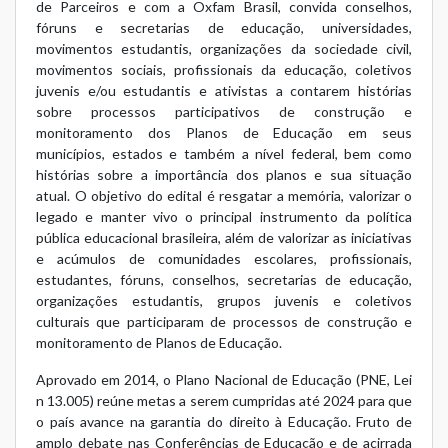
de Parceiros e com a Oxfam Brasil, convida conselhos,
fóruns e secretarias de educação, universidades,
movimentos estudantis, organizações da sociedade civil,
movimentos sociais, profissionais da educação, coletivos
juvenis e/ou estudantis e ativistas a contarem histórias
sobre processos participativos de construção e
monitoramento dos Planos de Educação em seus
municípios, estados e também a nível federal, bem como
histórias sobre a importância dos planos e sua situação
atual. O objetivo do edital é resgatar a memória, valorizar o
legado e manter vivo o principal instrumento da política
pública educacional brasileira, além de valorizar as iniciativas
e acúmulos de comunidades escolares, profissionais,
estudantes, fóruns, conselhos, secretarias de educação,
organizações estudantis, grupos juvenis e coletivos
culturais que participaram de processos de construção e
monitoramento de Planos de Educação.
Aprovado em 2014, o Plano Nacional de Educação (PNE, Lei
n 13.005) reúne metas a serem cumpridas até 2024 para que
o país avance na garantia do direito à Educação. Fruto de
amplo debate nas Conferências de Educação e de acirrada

• • •

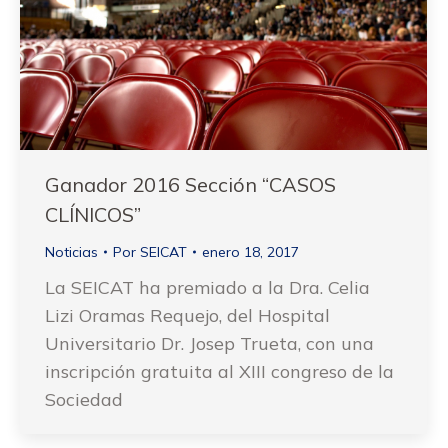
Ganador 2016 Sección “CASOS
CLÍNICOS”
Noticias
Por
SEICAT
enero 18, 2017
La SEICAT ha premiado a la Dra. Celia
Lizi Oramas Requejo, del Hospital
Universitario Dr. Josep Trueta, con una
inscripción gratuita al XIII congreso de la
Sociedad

• • •

INSTRUCTIONS TO FOLLOW |
Search the data above for the string "SEICAT" and return every line that has it.

SOLUTION TO THE EXERCISE |
SEICAT
La SEICAT ha premiado a la Dra. Celia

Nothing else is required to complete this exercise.